━━ Provided records ━━
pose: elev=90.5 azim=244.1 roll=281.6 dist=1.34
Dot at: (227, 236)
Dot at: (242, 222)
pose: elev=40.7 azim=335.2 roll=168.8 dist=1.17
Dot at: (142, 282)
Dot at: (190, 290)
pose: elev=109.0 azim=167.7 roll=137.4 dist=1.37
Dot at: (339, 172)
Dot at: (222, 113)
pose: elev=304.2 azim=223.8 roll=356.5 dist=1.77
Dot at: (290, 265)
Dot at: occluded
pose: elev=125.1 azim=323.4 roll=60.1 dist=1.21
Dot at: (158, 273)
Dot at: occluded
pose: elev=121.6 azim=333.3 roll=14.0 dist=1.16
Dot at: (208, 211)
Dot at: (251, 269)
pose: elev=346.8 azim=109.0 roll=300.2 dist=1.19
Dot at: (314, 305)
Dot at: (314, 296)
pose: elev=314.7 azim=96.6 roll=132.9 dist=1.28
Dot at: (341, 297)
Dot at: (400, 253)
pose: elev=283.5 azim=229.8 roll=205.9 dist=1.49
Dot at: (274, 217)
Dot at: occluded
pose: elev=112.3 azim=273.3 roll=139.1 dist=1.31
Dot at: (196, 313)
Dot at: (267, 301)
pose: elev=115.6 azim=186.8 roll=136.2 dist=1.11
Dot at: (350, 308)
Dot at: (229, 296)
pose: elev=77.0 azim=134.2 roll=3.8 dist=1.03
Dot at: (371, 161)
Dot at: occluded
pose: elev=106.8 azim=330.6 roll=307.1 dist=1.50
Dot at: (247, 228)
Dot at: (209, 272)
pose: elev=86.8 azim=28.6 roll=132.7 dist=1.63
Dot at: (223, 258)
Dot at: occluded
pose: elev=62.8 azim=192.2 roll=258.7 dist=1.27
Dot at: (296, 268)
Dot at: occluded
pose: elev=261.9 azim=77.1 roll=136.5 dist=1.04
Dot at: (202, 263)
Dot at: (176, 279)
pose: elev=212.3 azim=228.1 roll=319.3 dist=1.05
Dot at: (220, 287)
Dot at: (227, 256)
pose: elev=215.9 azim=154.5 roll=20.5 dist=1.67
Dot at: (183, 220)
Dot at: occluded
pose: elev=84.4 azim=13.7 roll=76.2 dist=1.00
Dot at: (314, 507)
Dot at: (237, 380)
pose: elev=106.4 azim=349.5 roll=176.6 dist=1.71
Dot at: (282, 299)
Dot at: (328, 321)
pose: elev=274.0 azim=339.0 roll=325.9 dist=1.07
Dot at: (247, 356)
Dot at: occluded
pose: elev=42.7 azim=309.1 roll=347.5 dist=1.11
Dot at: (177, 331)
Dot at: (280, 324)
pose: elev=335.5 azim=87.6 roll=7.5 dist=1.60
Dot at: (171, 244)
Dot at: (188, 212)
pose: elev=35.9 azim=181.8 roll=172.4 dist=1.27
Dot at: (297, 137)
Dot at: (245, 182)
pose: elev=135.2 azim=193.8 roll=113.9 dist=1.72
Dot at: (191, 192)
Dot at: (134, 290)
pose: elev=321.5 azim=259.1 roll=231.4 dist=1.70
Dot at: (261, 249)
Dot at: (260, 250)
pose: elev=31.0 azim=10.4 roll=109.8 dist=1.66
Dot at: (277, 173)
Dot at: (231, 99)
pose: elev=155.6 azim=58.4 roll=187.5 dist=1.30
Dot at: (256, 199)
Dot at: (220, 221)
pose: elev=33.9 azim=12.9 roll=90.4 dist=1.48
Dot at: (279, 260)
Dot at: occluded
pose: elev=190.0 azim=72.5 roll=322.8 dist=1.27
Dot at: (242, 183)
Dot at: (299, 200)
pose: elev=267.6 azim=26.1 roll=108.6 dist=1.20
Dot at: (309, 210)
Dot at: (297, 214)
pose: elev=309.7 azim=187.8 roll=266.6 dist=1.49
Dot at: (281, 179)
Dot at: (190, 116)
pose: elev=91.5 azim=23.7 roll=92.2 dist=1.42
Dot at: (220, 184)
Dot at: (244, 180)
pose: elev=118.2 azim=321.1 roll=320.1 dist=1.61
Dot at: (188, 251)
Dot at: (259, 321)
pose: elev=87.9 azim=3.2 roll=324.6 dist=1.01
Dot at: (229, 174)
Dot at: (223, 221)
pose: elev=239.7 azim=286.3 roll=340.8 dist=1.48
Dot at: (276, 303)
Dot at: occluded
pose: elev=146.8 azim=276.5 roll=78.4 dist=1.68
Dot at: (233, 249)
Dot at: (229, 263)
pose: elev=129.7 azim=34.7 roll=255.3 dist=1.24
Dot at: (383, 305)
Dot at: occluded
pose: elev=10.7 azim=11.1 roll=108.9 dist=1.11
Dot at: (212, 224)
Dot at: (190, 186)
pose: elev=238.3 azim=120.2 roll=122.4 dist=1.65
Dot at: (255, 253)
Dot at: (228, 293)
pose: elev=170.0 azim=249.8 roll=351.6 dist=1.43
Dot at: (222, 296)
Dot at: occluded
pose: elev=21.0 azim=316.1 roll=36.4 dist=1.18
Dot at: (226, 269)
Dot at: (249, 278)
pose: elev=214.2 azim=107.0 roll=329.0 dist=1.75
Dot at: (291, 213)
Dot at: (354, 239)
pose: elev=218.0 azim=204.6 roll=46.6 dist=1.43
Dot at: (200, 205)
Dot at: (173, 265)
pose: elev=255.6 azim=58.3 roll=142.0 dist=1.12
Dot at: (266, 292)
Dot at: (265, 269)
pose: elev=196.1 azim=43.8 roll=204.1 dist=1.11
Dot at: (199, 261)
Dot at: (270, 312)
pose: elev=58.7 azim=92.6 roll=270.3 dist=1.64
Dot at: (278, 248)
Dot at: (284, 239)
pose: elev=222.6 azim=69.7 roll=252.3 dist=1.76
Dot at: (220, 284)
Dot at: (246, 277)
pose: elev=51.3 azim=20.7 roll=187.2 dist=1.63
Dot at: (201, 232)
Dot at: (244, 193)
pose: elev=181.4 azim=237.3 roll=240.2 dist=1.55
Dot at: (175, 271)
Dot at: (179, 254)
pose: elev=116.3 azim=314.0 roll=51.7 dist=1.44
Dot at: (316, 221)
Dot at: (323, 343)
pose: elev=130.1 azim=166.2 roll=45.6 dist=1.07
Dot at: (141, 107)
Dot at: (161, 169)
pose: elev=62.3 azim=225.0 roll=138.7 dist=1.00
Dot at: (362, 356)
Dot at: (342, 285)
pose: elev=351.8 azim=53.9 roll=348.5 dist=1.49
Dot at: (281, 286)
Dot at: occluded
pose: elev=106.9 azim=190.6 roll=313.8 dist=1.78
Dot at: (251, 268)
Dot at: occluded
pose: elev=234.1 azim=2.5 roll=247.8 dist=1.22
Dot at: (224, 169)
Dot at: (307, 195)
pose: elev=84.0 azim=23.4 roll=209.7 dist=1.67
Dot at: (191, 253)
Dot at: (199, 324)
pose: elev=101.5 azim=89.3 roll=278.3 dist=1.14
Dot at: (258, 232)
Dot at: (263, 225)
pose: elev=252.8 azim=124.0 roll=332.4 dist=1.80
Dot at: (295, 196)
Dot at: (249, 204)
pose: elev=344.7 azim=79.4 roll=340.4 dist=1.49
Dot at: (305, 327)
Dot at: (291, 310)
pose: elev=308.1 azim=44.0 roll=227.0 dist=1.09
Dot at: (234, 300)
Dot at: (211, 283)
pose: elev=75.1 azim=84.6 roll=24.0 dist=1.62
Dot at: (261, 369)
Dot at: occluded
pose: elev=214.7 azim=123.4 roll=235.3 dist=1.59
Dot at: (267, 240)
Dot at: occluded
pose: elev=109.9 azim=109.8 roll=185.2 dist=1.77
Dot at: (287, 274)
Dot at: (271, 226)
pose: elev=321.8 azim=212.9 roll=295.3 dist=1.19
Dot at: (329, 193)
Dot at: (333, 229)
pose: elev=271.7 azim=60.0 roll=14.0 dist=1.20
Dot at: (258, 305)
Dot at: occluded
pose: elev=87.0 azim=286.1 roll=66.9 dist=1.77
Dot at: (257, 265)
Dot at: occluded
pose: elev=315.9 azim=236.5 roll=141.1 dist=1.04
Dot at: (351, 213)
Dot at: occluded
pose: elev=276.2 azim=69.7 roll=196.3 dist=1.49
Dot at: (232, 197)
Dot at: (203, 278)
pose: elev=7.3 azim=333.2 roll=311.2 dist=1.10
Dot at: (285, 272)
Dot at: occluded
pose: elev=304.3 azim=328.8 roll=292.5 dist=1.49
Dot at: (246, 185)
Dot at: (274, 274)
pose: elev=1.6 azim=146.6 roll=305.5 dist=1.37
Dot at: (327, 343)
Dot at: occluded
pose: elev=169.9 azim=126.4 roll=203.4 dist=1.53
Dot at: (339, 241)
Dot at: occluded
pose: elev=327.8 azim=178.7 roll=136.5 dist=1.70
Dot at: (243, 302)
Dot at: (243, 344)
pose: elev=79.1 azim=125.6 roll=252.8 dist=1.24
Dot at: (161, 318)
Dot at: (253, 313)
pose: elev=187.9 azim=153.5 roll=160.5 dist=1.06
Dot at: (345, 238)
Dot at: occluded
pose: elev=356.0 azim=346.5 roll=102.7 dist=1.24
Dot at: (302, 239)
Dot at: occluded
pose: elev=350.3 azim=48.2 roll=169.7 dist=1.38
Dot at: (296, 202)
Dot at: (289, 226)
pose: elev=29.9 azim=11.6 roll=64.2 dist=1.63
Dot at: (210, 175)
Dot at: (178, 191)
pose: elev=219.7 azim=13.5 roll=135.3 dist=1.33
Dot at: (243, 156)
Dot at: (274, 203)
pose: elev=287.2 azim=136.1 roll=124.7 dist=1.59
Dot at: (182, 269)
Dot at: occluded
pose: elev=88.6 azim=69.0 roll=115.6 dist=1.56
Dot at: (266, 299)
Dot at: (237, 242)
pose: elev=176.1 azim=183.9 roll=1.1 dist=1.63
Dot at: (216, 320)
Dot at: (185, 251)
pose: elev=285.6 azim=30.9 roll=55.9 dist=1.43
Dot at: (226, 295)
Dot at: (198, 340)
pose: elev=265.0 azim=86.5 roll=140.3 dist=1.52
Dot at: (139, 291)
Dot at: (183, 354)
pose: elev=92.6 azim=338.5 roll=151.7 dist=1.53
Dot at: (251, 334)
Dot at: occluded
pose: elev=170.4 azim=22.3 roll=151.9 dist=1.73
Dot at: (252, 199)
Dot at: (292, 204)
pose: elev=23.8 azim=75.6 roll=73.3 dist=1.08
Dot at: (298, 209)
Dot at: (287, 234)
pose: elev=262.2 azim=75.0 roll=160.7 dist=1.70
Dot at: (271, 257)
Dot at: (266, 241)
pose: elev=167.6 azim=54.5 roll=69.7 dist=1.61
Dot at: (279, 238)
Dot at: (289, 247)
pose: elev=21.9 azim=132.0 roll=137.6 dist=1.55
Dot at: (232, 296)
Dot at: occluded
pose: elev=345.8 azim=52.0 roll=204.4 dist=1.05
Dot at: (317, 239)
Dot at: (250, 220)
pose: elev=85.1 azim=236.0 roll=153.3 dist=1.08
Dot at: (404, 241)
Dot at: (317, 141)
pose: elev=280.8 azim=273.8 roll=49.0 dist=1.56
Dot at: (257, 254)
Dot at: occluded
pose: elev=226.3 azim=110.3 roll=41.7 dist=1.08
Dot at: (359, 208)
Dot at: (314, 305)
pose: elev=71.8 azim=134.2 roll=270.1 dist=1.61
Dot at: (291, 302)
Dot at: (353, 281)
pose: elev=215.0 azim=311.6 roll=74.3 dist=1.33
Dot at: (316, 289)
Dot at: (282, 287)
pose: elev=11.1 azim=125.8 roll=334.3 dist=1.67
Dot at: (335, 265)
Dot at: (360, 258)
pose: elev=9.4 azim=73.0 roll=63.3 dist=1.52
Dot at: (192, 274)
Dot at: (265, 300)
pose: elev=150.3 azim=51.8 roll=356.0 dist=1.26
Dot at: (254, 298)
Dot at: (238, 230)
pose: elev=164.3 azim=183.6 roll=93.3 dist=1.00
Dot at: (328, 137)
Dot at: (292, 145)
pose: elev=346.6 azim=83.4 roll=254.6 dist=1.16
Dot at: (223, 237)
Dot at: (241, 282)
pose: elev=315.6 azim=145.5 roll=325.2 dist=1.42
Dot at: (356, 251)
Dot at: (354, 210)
━━━
* Given problem
Copy the lines of the data above word for word, from the line containing "pose: elev=33.9 azim=12.9 roll=90.4 dist=1.48" through the line containing "Dot at: (244, 180)", including both of those lines.

* Finished answer
pose: elev=33.9 azim=12.9 roll=90.4 dist=1.48
Dot at: (279, 260)
Dot at: occluded
pose: elev=190.0 azim=72.5 roll=322.8 dist=1.27
Dot at: (242, 183)
Dot at: (299, 200)
pose: elev=267.6 azim=26.1 roll=108.6 dist=1.20
Dot at: (309, 210)
Dot at: (297, 214)
pose: elev=309.7 azim=187.8 roll=266.6 dist=1.49
Dot at: (281, 179)
Dot at: (190, 116)
pose: elev=91.5 azim=23.7 roll=92.2 dist=1.42
Dot at: (220, 184)
Dot at: (244, 180)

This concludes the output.